I am trying to make a decision about having my thyroid removed and I'm a little nervous. Does life improve once you have it done?


----------



## webster2 (May 19, 2011)

paisleyheart08 said:


> I am trying to make a decision about having my thyroid removed and I'm a little nervous. Does life improve once you have it done?


You know, I wonder the same thing! I had the rest of mine removed almost 2 weeks ago. I can't believe the improvements, so far. It is like waiting for the other shoe to drop. I am hoping that the improvement continues. Best wishes in making your decision. I am sure you'll get some more feedback to help you. :hugs:


----------



## paisleyheart08 (Jul 23, 2011)

Thank you!


----------



## webster2 (May 19, 2011)

well, don't get too excited yet.....wait until you hear from someone farther into the journey. But, we can hope!


----------



## I DClaire (Jul 31, 2011)

I'm convinced my life is going to improve. The past 2 years, since being diagnosed with hyperthyroidism, have been like wading around in physical/mental/emotional quicksand. Right now I'm sitting here jittery but totally exhausted - I feel like I want to jump up and tackle the world but I have so little energy and stamina.

I did not used to be this way and I'm determined to do whatever it takes to get back to where I used to be, within reason.


----------



## Lovlkn (Dec 20, 2009)

After the "recalibration" of your body systems it absolutely improves. The anxiety I felt before my thyroid was removed is completely gone. I am coming up on 7 years post op and 12 years since my graves DX and can absolutely say my life is better since having my thyroid completely removed.

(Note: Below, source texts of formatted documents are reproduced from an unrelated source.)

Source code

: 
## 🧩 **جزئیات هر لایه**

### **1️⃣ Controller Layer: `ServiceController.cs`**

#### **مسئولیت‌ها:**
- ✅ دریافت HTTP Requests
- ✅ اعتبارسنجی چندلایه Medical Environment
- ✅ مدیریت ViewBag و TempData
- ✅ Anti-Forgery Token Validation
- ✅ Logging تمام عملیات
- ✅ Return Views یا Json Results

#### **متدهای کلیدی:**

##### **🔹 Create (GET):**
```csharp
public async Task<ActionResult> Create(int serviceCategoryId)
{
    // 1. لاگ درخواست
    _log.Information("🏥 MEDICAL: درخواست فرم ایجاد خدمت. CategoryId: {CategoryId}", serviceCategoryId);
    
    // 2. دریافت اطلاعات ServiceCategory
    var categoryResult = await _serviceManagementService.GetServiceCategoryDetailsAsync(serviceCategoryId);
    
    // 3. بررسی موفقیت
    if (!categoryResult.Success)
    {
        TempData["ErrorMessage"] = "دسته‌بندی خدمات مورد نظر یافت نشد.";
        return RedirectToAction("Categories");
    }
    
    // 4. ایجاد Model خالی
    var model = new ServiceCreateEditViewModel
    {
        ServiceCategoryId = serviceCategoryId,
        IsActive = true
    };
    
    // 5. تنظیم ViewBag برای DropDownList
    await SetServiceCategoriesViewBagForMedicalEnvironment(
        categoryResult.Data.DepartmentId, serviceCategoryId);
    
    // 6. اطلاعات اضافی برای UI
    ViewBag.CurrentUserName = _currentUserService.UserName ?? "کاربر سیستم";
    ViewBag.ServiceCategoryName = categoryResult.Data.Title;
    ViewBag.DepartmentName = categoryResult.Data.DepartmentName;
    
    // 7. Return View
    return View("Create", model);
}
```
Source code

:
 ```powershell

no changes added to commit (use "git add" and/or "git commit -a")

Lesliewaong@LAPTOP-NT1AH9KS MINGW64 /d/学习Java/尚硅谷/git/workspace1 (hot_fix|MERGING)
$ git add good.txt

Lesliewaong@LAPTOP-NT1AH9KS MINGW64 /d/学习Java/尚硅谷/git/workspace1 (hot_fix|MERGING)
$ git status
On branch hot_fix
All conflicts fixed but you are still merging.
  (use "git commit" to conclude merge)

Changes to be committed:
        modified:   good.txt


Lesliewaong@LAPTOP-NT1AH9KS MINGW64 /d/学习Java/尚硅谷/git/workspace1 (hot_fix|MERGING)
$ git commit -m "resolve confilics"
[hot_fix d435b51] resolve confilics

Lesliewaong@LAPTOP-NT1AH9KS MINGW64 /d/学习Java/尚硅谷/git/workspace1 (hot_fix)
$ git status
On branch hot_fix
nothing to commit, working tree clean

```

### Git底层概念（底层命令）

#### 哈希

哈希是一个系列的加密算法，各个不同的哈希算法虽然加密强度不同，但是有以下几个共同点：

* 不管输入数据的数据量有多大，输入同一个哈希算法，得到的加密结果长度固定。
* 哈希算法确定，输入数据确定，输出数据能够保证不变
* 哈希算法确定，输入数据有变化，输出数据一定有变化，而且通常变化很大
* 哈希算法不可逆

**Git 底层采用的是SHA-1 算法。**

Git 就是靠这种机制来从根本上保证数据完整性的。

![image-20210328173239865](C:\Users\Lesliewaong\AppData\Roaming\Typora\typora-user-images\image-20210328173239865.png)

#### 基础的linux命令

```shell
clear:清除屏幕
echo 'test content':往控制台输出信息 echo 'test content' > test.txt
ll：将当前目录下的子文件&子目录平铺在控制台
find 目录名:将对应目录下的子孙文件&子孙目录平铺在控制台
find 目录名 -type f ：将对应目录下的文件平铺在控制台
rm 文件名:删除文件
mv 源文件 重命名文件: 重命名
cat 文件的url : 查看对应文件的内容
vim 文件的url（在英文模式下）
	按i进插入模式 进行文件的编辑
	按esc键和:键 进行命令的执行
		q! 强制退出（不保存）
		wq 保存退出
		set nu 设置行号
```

Proper replacement is KEY to feeling your best. If you cannot get your meds and lab levels right then you will not feel better.

Finding a doctor to monitor your replacement by testing FT-4 and FT-3 is absolutely necessary. They are out there, you may have to see several to find one but I can guarantee you they are out there.

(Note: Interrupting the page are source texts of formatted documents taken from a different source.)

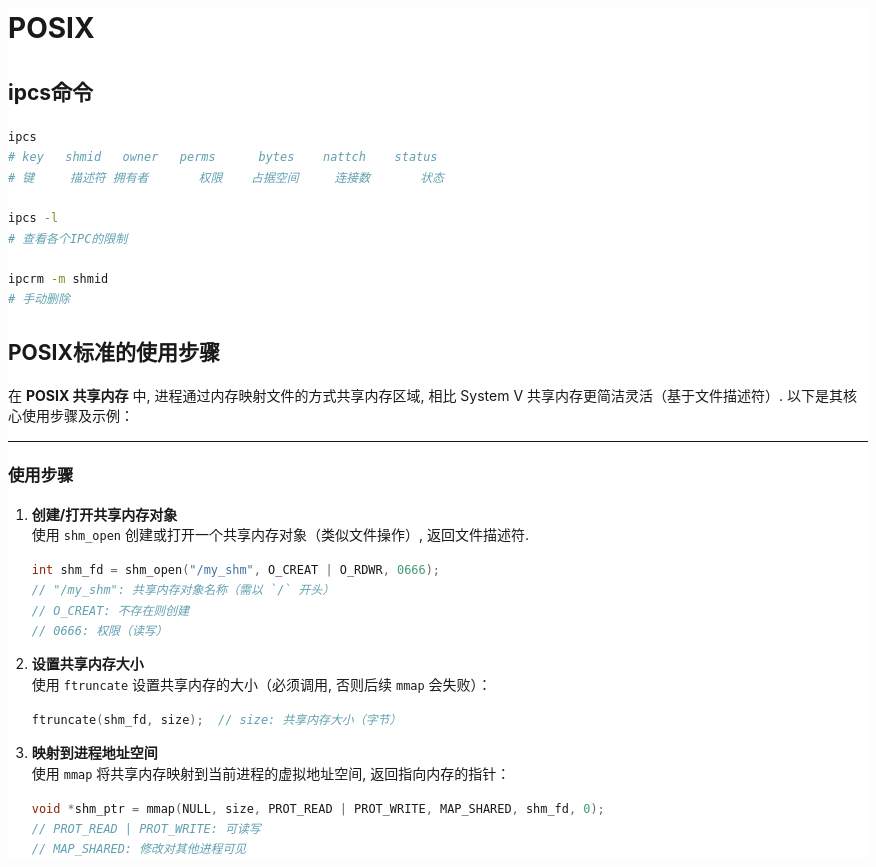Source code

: 












# POSIX

## ipcs命令

```sh
ipcs
# key   shmid   owner   perms      bytes    nattch    status                
# 键     描述符 拥有者       权限    占据空间     连接数       状态

ipcs -l
# 查看各个IPC的限制

ipcrm -m shmid
# 手动删除
```





## POSIX标准的使用步骤

在 **POSIX 共享内存** 中, 进程通过内存映射文件的方式共享内存区域, 相比 System V 共享内存更简洁灵活（基于文件描述符）. 以下是其核心使用步骤及示例：

---

### **使用步骤**
1. **创建/打开共享内存对象**  
   使用 `shm_open` 创建或打开一个共享内存对象（类似文件操作）, 返回文件描述符.   
   ```c
   int shm_fd = shm_open("/my_shm", O_CREAT | O_RDWR, 0666);  
   // "/my_shm": 共享内存对象名称（需以 `/` 开头）
   // O_CREAT: 不存在则创建
   // 0666: 权限（读写）
   ```

2. **设置共享内存大小**  
   使用 `ftruncate` 设置共享内存的大小（必须调用, 否则后续 `mmap` 会失败）：  
   ```c
   ftruncate(shm_fd, size);  // size: 共享内存大小（字节）
   ```

3. **映射到进程地址空间**  
   使用 `mmap` 将共享内存映射到当前进程的虚拟地址空间, 返回指向内存的指针：  
   ```c
   void *shm_ptr = mmap(NULL, size, PROT_READ | PROT_WRITE, MAP_SHARED, shm_fd, 0);  
   // PROT_READ | PROT_WRITE: 可读写
   // MAP_SHARED: 修改对其他进程可见
   ```
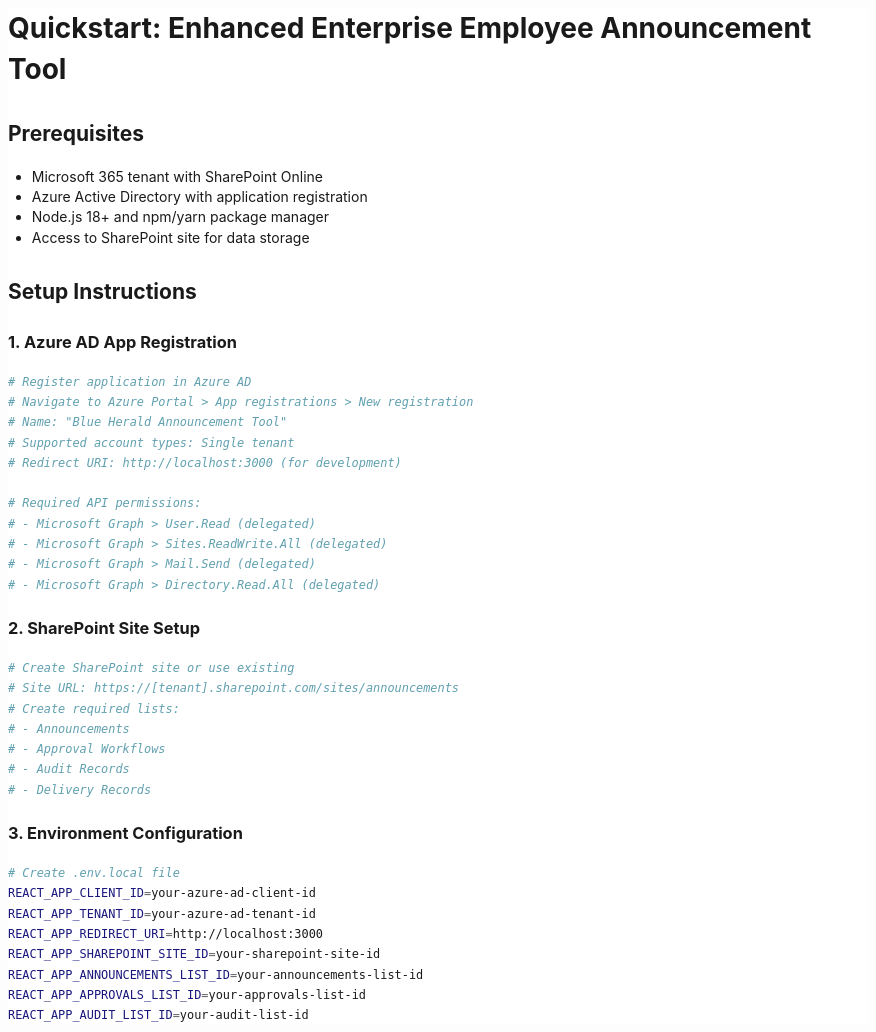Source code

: # Quickstart: Enhanced Enterprise Employee Announcement Tool

## Prerequisites
- Microsoft 365 tenant with SharePoint Online
- Azure Active Directory with application registration
- Node.js 18+ and npm/yarn package manager
- Access to SharePoint site for data storage

## Setup Instructions

### 1. Azure AD App Registration
```bash
# Register application in Azure AD
# Navigate to Azure Portal > App registrations > New registration
# Name: "Blue Herald Announcement Tool"
# Supported account types: Single tenant
# Redirect URI: http://localhost:3000 (for development)

# Required API permissions:
# - Microsoft Graph > User.Read (delegated)
# - Microsoft Graph > Sites.ReadWrite.All (delegated)
# - Microsoft Graph > Mail.Send (delegated)
# - Microsoft Graph > Directory.Read.All (delegated)
```

### 2. SharePoint Site Setup
```bash
# Create SharePoint site or use existing
# Site URL: https://[tenant].sharepoint.com/sites/announcements
# Create required lists:
# - Announcements
# - Approval Workflows  
# - Audit Records
# - Delivery Records
```

### 3. Environment Configuration
```bash
# Create .env.local file
REACT_APP_CLIENT_ID=your-azure-ad-client-id
REACT_APP_TENANT_ID=your-azure-ad-tenant-id
REACT_APP_REDIRECT_URI=http://localhost:3000
REACT_APP_SHAREPOINT_SITE_ID=your-sharepoint-site-id
REACT_APP_ANNOUNCEMENTS_LIST_ID=your-announcements-list-id
REACT_APP_APPROVALS_LIST_ID=your-approvals-list-id
REACT_APP_AUDIT_LIST_ID=your-audit-list-id
```
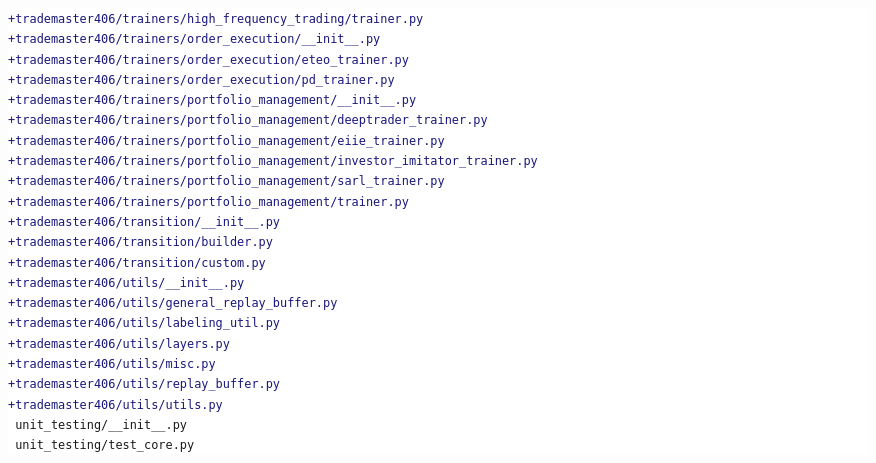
 ```diff
+trademaster406/trainers/high_frequency_trading/trainer.py
+trademaster406/trainers/order_execution/__init__.py
+trademaster406/trainers/order_execution/eteo_trainer.py
+trademaster406/trainers/order_execution/pd_trainer.py
+trademaster406/trainers/portfolio_management/__init__.py
+trademaster406/trainers/portfolio_management/deeptrader_trainer.py
+trademaster406/trainers/portfolio_management/eiie_trainer.py
+trademaster406/trainers/portfolio_management/investor_imitator_trainer.py
+trademaster406/trainers/portfolio_management/sarl_trainer.py
+trademaster406/trainers/portfolio_management/trainer.py
+trademaster406/transition/__init__.py
+trademaster406/transition/builder.py
+trademaster406/transition/custom.py
+trademaster406/utils/__init__.py
+trademaster406/utils/general_replay_buffer.py
+trademaster406/utils/labeling_util.py
+trademaster406/utils/layers.py
+trademaster406/utils/misc.py
+trademaster406/utils/replay_buffer.py
+trademaster406/utils/utils.py
 unit_testing/__init__.py
 unit_testing/test_core.py
```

I gave up on endo's and now see a DO after trying 2 MD's who tried dosing me by TSH. I do not have TSH when my FT-4 and FT-3 are in mid range so I absolutely need to dose by the Free's.


----------



## paisleyheart08 (Jul 23, 2011)

Thank you for responding. I think I've just about given up on this endo. I called 2 days ago and have heard nothing back. They give themselves 15 days to get your lab results to you. I feel like they care about my suffering about as much as a rock in my yard does. I got an appt with a holistic ENT on Friday morning. He got really good reviews in a few places I saw online.


----------



## I DClaire (Jul 31, 2011)

Lovlkn said:


> I gave up on endo's and now see a DO after trying 2 MD's who tried dosing me by TSH. I do not have TSH when my FT-4 and FT-3 are in mid range so I absolutely need to dose by the Free's.


What is a "DO"?

I so totally admire those of you who understand all these terms so well, understand tests and tests so well - I want to but I don't know how to become that familiar with everything.


----------



## Lovlkn (Dec 20, 2009)

paisleyheart08 said:


> Thank you for responding. I think I've just about given up on this endo. I called 2 days ago and have heard nothing back. They give themselves 15 days to get your lab results to you. I feel like they care about my suffering about as much as a rock in my yard does. I got an appt with a holistic ENT on Friday morning. He got really good reviews in a few places I saw online.


My doc calls me the next day and then drops the paper copies into the mail. When I saw an endo it was a week minimum before they called - they always blamed it on the FT-3 result which I now know was a big fat lie!

He is a DO and the first of such I have ever seen and is so much more open to hearing my point of views on treatment it's refreshing.

Doctor of Osteopathic Medicine (D.O. or DO), from the Latin Medicinae Doctor meaning "Teacher of Medicine")

http://en.wikipedia.org/wiki/Doctor_of_Osteopathic_Medicine


----------